Ведра с едой ставили прямо на стол, а потом каждый набирал в плошки столько, сколько ему было нужно, и мог есть здесь же за столом или идти в свою комнату. Тут же на столе лежали горы лепешек.
Какое-то отталкивающее от всего этого чувство было, точно в свинарнике оказался. Рис то был только со специями, так что он не вызывал никаких опасений, но вот в качестве мяса и подливы Сергей сильно сомневался. Не хотелось ему есть это варево.
Итоги разведки были неутешительными. Здесь не жить приходилось, а выживать, да еще ко всему прочему, скоро придется делать сюжеты для редакции.
«Положим, один сюжет можно сделать никуда за территорию караван-сарая не выбираясь, – раздумывал Сергей, – но потом то все равно ехать куда-то придется».
В дальнейшем они брали из столовой только рис, размешивали его с консервами, приносили лепешки, кипятили воду из своих запасов, чтобы чай или кофе приготовить только из своих запасов, добавляли сахар или сгущенку.
Отравившиеся коллеги покинули их на следующий день, оставив им свои места в комнате.

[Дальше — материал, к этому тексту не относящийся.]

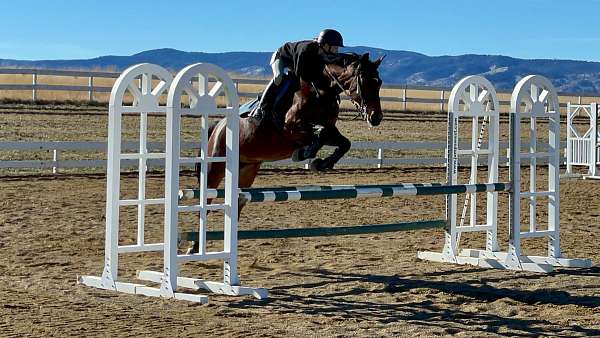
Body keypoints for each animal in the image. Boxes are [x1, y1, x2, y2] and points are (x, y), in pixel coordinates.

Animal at [199, 53, 382, 214]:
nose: (376, 117)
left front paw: (321, 163)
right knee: (206, 200)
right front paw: (304, 154)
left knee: (239, 201)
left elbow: (343, 143)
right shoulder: (290, 129)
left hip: (246, 169)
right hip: (214, 166)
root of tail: (218, 127)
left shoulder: (330, 130)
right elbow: (320, 134)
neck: (321, 91)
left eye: (379, 82)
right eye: (364, 81)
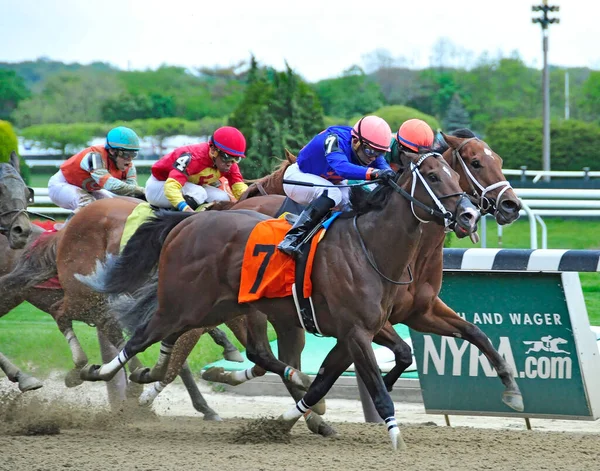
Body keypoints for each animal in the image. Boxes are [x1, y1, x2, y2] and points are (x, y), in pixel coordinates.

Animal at [78, 152, 478, 450]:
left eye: (455, 176)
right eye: (434, 176)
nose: (470, 214)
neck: (369, 245)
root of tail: (187, 222)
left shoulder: (363, 329)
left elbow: (370, 364)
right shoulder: (356, 331)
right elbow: (376, 388)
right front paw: (395, 435)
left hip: (218, 307)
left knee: (225, 347)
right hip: (185, 303)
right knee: (142, 336)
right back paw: (97, 372)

За проживание в чудо гостинце брали поначалу 10 долларов в день с человека, но по мере того, как сюда приезжали все новые и новые партии журналистов, которым просто негде было разместиться, не хватало им мест, плата стала подниматься; двадцать долларов в день, тридцать, сорок, причем это происходило чуть ли не каждый день. Как будто доллар обесценивался так же стремительно, как немецкая марка в великую депрессию, когда люди получали зарплату дважды в день и тут же бежали в магазин, потому что на следующий день на эти деньги уже ничего не купишь, они превратятся в бумажки. Немногим в более легкой форме такое же безобразие происходило не так давно и в России.
Они могли повышать цену за свои услуги, за свою ужасную еду бесконечно долго, пока проживание здесь не станет дороже, чем в самых дорогих гостиницах мира, но Сергея это совсем не устраивало и он начал подумывать о том, куда бы им перебраться.
На базу каждый день приезжали представители Министерства иностранных дел Афганистана и командиры боевиков и устраивали импровизированные пресс-конференции.
Обстановка была очень демократичной. Прямо на улице ставили в ряд друг напротив друга стулья. По одну сторону садились участники пресс-конференции, по другую – журналисты и начинали общаться. Обычно, все ограничивалось сводкой последних боевых действий, а их можно было назвать так же, как назвал свой роман Эрих Мария Ремарк; «На западном фронте без перемен». Вот только ни талибы, ни моджахеды в землю, как это было на западном фронте в первую мировую войну, не зарывались. Не стоило.